We need consumer education so drivers know that - even with the cutting-edge technology found in today's vehicles - driving distractions are a risk. Not just hand-held texting and hand-held calling but even a driver's eating, drinking, searching inside the car, trying to monitor children in the back seat -- anything that's prolonging a driver's "eyes-off-the-road time" presents a risk.
And we need continued research so we can further understand driver behaviors.
And all of this should be done without severing the wireless communication link to vehicles which enables tomorrow's safety and environmental benefits.
Dave McCurdy is president and CEO of the Alliance of Automobile Manufacturers which represents BMW, Chrylser, Ford, General Motors, Jaguar Land Rover, Mazda, Mercedes-Benz, Mitsubishi, Porsche, Toyota and Volkswagen.
Actually what should be researched is a car that drives itself.
if you look away just for a second something could go very wrong, the car in front could do a hard brake, an animal or child runs into your way, something gets dropped off the truck in front of you, etc.
all requiring a split second decision. How many times did you observe someone on the phone while driving and really goofing up, coming into your lane, having an accident, etc. There should be no
discussion and if people are not smart enough to figure that out then pass a law PERIOD! I even have to turn off my radio when concentrating in a new area or I am pressed for time.
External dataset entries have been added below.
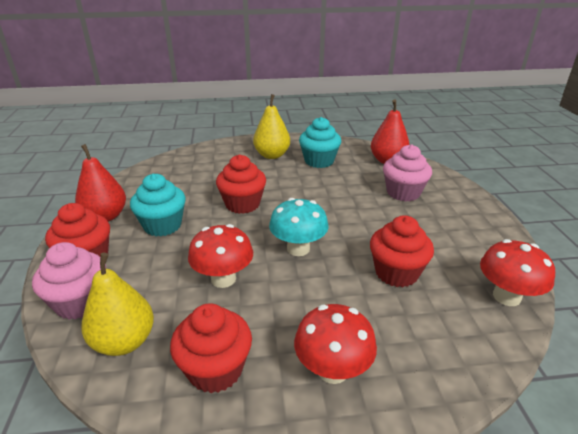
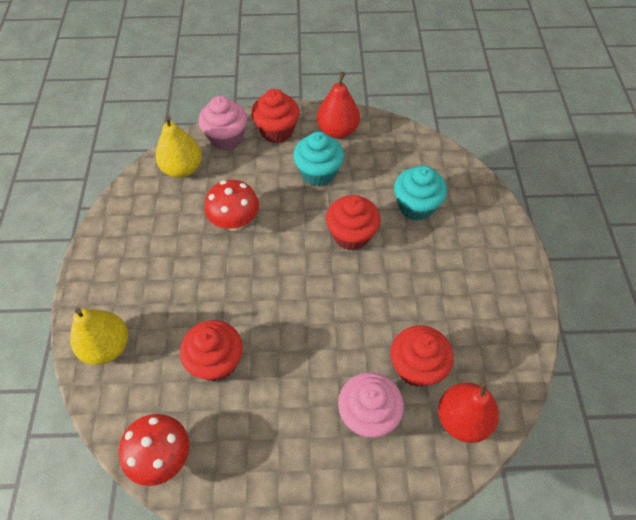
camera: 95 degrees right, 25 degrees up
(215, 369) = (145, 220): red cupcake -> red cupcake (416, 367)
(272, 155) = (472, 268): yellow pear -> yellow pear (107, 346)
(298, 249) = (267, 280): turquoise mushroom -> none
(319, 161) = (457, 323): turquoise cupcake -> turquoise cupcake (416, 206)
(332, 370) = (124, 289): red mushroom -> none

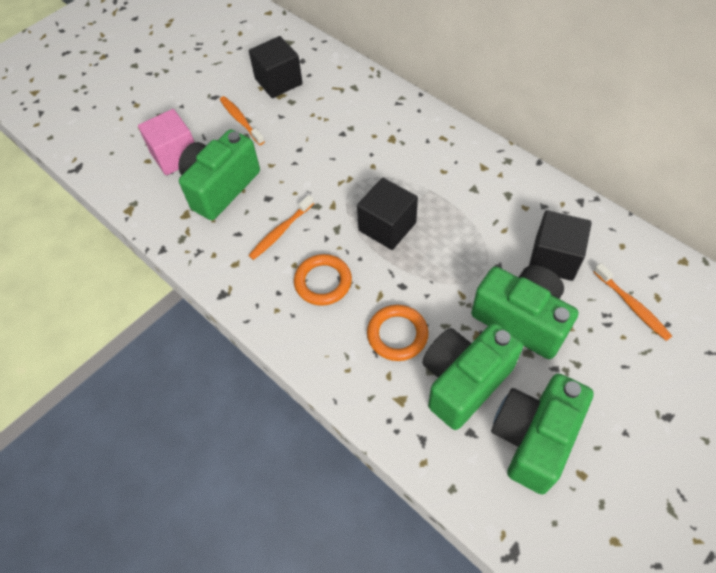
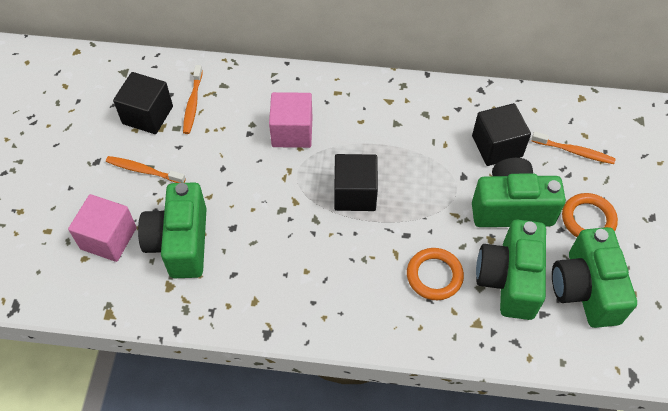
camera: 40 degrees left, 0 degrees up
(281, 231) = (270, 250): orange toothbrush -> orange toothbrush (193, 104)
(323, 282) = (342, 270): orange ring -> orange ring (588, 219)
(377, 150) = (292, 132): none -> pink cube

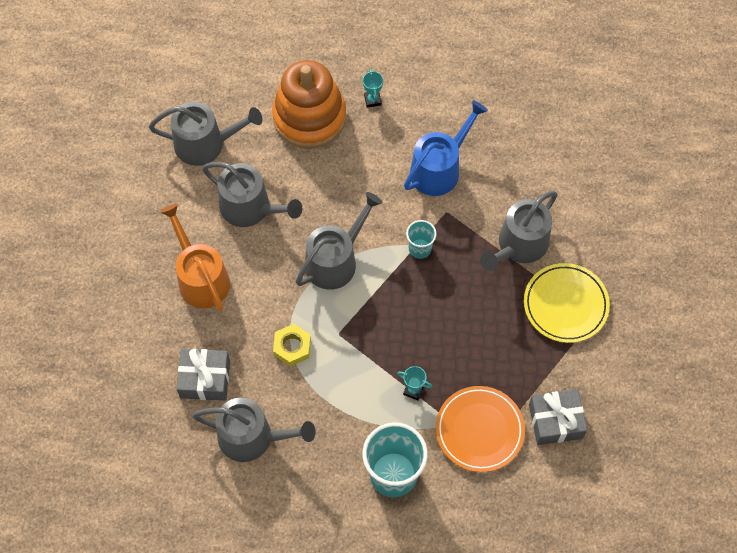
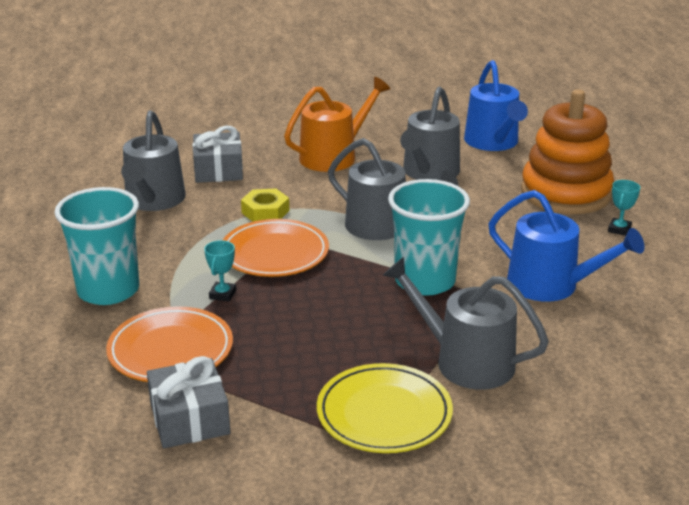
camera: 80 degrees right, 35 degrees down
(205, 144) = (493, 142): grey watering can -> blue watering can
(361, 347) = (274, 253): none -> orange plate
(372, 100) = (619, 229): turquoise trophy -> turquoise trophy turned 45 degrees counterclockwise
(420, 248) = (425, 281): turquoise cup -> turquoise cup, size x1.95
The recommendation of “what’s next” does not go far enough in suggesting what can be done now to reduce risk dramatically beyond legislation, in-car technology and education to help individuals take responsibility. Recent discoveries about how the brain works make it clear that brain performance is the biggest factor in crash risk. It is also clear that brain performance can be improved with the right mental exercises (just like physical fitness improves the body).
We built DriveSharp, a brain fitness software program recommended by the AAA Foundation for Traffic Safety, to put those discoveries into practice. DriveSharp’s clinically-proven technology makes people safer behind the wheel by training the brain to think faster and react quicker. This could be made available from auto manufacturers and insurance companies, similar to the pilot work we’ve done with Allstate. For more information, please go to www.drivesharp.com
If on the other hand, its Ok to talk on the phone as long as you have a hands free device, it stands to reason then that the risk lies in not having both hands on the wheel. If you take this to its logical conclusion, then you need to ban all manual transmissions, because as a stick-shift driver, I know very well that at least 50% of the time in city, you have one hand on the gear shifter, not the wheel.
I'm all for making efforts to eliminate distractions, but lets do it in a logical and rational fashion, not in a knee jerk fashion that doesn't address the real issues
My issue though is that I think law-makers are trying to make it appear as if they are doing something, but in all reality, they are missing the root causes.
If the argument is that the distraction of the conversation is the dangerous element, then how can they stop and just banning cellphones, isn't a real life conversation with someone in the back seat just as dangerous? What about changing radio stations or the A/C settings. It would follow that if you ban cell phones while driving, due to the distraction, then you need to elimitate the other distractions as well, and hands free devices won't mitigate the risk.
There's also a need to do something about the capricious and arbitrary nature of speed enforcement.